Task objective: Lines before the one holding "left back paw: (466, 288)" are not wanted. Please copy that line and everything after it to the end of the records, exactly, skipping pictures.
____ Given records
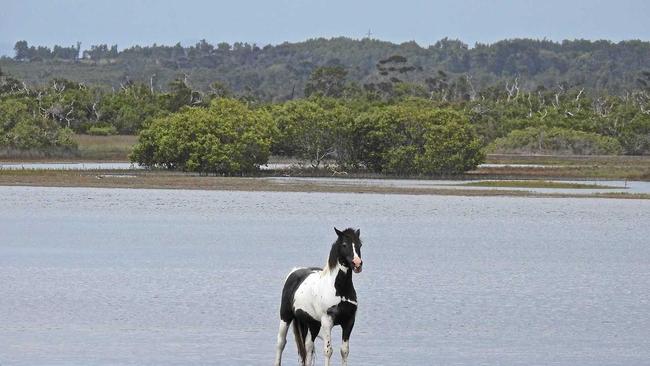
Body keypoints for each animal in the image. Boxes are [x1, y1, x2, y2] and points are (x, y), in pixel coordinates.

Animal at [274, 227, 362, 364]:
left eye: (360, 245)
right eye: (344, 244)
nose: (357, 264)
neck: (339, 290)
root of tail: (294, 271)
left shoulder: (349, 321)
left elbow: (344, 351)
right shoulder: (327, 321)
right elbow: (328, 351)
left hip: (313, 324)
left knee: (308, 347)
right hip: (285, 317)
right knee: (281, 343)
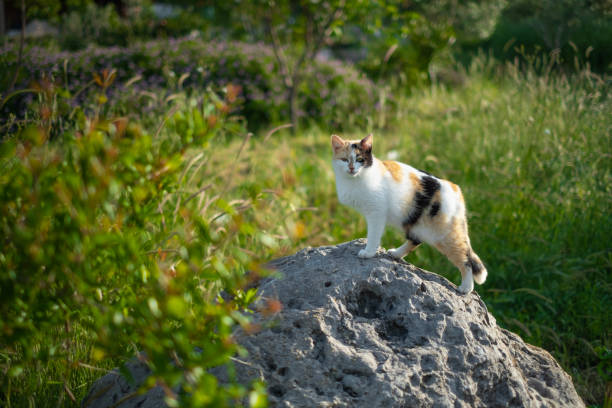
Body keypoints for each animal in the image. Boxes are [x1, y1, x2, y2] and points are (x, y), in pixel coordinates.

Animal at [332, 134, 486, 294]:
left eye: (360, 159)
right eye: (344, 159)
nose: (351, 168)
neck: (355, 179)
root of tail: (457, 190)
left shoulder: (376, 213)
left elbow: (373, 236)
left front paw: (368, 253)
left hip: (444, 235)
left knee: (465, 258)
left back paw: (466, 288)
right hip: (416, 223)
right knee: (416, 240)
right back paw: (395, 253)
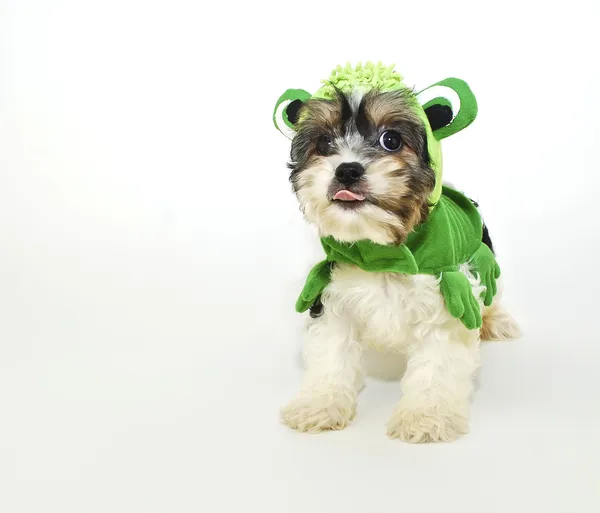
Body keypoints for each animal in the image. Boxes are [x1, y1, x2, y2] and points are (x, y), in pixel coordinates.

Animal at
________
Written answer:
left back paw: (466, 288)
right hip: (416, 223)
right knee: (416, 240)
right back paw: (395, 253)
Body keypoints for each animal in the image. Boxes are [x1, y1, x2, y2] and points are (x, y), in pixel coordinates.

Animal at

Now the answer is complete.